Bis heute finden sich in Zeitungen am Ende eines Jahres oder zu Beginn des neuen Rückblicke auf die vergangenen Monate. Auch auf das Jahr 1938 blickten die Kommentatoren zurück. Im Dresdner ‚Freiheitskampf‘ war es der sächsische Gauleiter Martin Mutschmann persönlich, der resümierte und auch auf die in seinen Augen gelöste ‚Judenfrage‘ einging.
Ein Rückblick für Leipzig
In Leipzig nahm Erich Schwabl im ‚Leipziger Jahrbuch‘ von 1940 eine Rückschau auf die Jahre 1938/39 vor (S. 205-232). Er sparte die Pogromereignisse dabei nicht aus, deutete sie aber ganz im Sinne der antisemitischen nationalsozialistischen Propaganda:
„Der 9. November wurde als Gedenktag an die Gefallenen der Bewegung, wie überall im Reich, so auch in der Reichsmessestadt in zahlreichen Veranstaltungen der Ortsgruppen der NSDAP. würdig begangen. Die Alte Garde wohnte am Abend dieses Tages traditionsgemäß auf Einladung des Oberbürgermeisters der Aufführung von Richard Wagners Oper ‚Der fliegende Holländer‘ bei. In den späten Abendstunden traf die Nachricht ein, daß in Paris der Gesandtschaftsrat vom Rath an den Folgen der Schüsse, die ein hergelaufener Jude am 7. November auf den völlig Ahnungslosen abgegeben hatte, gestorben war. Ungeheure Erregung und Empörung über diese feige Mordtat bemächtigte sich weiter Kreise unserer Stadt. Der Polizeipräsident ordnete die sofortige Schließung aller jüdischen Geschäfte an, was mit großer Befriedigung von der Bevölkerung aufgenommen wurde. Inzwischen ist durch Maßnahmen der Reichsregierung dafür gesorgt, daß das Wirtschaftsleben der Reichsmessestadt ein für allemal von der Judenplage erlöst ist“ (S. 216/218).

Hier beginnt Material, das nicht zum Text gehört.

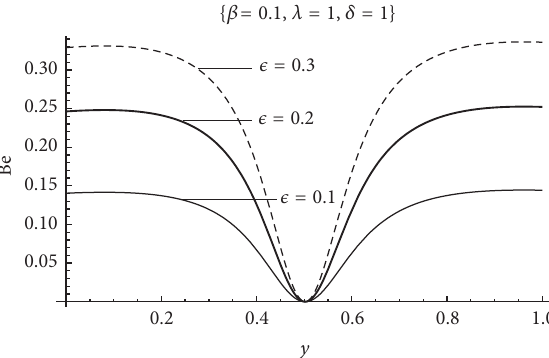
Figure 5: Bejan number at different activation energy parameter.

Auch Schwabl sah die ‚Judenfrage‘ als gelöst an. Auf die Gewalt sowie die Zerstörung von Synagogen und Geschäften in der Messestadt ging er indes nicht ein. Er erweckte vielmehr den Eindruck, als seien lediglich Geschäfte geschlossen worden – eine absolute Verdrehung der historischen Tatsachen.
Zur Biografie Schwabls liegen mir bislang keine weiteren Hinweise vor.